Mugabe's Zimbabwe African National
Union-Patriotic Front officials see huge potential
in using the yuan, citing the growth of the
Chinese economy under BRICS, which brings together
emerging global economic powerhouses Brazil,
India, China and South Africa.
But not
everyone is as upbeat about such prospects.
There are concerns that this could mean
"handing over" the country to the Chinese who
already have been offered huge mining rights by
Mugabe despite protests from his coalition
government partners. The country's Finance
Minister Tendai Biti has said that Mugabe is
forfeiting state resources to China, whom critics
are calling Africa's new colonizer.
Economist Eric Bloch told Inter Press
Service (IPS) "it is not practical" for Zimbabwe
to adopt the yuan.
"Zimbabwe won't have
any interaction with international markets as the
US dollar remains the standard currency in
international trade," Bloch told IPS.
With
China increasingly being touted to overtake the US
as the world's largest economy, the temptation to
embrace all things Chinese has proven too much to
resist for poor economies across the globe,
contends Tafara Zivanayi, an economics lecturer at
the University of Zimbabwe.
"There has
been false hope given to Chinese economic growth
with many African countries imagining they can
transfer this growth to their own economies,"
Zivanayi told IPS.
"Such decisions [to
adopt a foreign currency] as usually based on
international trade indices and monetary policies
of the country where the currency is domiciled.
Even if there have been projections that the
Chinese economy will surpass the US economy, this
won't happen overnight," Zivanayi told IPS.
"There are still concerns about Chinese
penetration of international, especially low
income, markets and creating wealth for itself and
not host countries," Zivanayi said.
Even
traders who have long ridiculed cheap Chinese
products and have no grasp of international trade
intricacies find themselves offering opinions
about the prospects of adopting the yuan.
"As long as things have worked fine for us
using the American dollar, why change that
formula?" Thabani Moyo, a commuter omnibus driver.
His colleagues, who are struggling to handle
giving change in the varying currencies of the
dollar, the South African rand and the Botswana
pula, nodded in agreement
Zimbabwe does
not have coins of the various currencies and shops
and retailers struggle to give their customers
change.
Gono and other opponents of the
greenback cited this lack of change in coins as a
reason why Zimbabwe needed to adopt a single
currency or revert to its own, useless dollar.

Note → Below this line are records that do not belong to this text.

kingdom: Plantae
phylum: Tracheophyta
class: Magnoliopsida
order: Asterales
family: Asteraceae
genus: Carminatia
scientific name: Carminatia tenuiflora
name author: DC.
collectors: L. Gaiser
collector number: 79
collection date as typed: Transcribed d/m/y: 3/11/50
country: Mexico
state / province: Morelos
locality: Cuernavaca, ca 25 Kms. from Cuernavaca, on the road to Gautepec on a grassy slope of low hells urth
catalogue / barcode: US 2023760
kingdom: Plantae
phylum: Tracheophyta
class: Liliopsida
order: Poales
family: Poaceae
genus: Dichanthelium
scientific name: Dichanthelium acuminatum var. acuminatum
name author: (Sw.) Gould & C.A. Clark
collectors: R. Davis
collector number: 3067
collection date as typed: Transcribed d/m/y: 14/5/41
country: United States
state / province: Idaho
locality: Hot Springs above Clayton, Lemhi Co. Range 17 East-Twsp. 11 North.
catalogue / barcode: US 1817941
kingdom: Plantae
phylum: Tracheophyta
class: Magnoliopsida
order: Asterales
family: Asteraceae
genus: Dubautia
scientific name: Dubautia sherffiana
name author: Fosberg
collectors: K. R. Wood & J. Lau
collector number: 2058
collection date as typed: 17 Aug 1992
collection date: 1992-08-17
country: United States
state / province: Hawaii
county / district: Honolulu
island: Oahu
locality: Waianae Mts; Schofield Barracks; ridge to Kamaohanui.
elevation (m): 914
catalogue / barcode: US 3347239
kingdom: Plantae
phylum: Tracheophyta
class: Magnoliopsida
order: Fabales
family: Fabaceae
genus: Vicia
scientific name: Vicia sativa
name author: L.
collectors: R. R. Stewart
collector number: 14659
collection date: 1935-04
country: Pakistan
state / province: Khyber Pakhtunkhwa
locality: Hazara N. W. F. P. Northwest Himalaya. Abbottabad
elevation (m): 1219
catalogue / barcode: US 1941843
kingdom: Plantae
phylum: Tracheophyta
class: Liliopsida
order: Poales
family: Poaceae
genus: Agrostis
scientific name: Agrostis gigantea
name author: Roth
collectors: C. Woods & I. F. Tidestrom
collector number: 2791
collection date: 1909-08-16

However, during the presentation of the
national budget for the 2012 fiscal year, Biti
told parliament that Zimbabwe would continue using
the dollar until the economy stabilized.
Not everyone supports the introduction of
the yuan.
"We want real money, not
zhing-zhong," taxi driver Jourbet Buthelezi
told IPS, referring to the pejorative term
Zimbabweans use for sub-standard Chinese goods.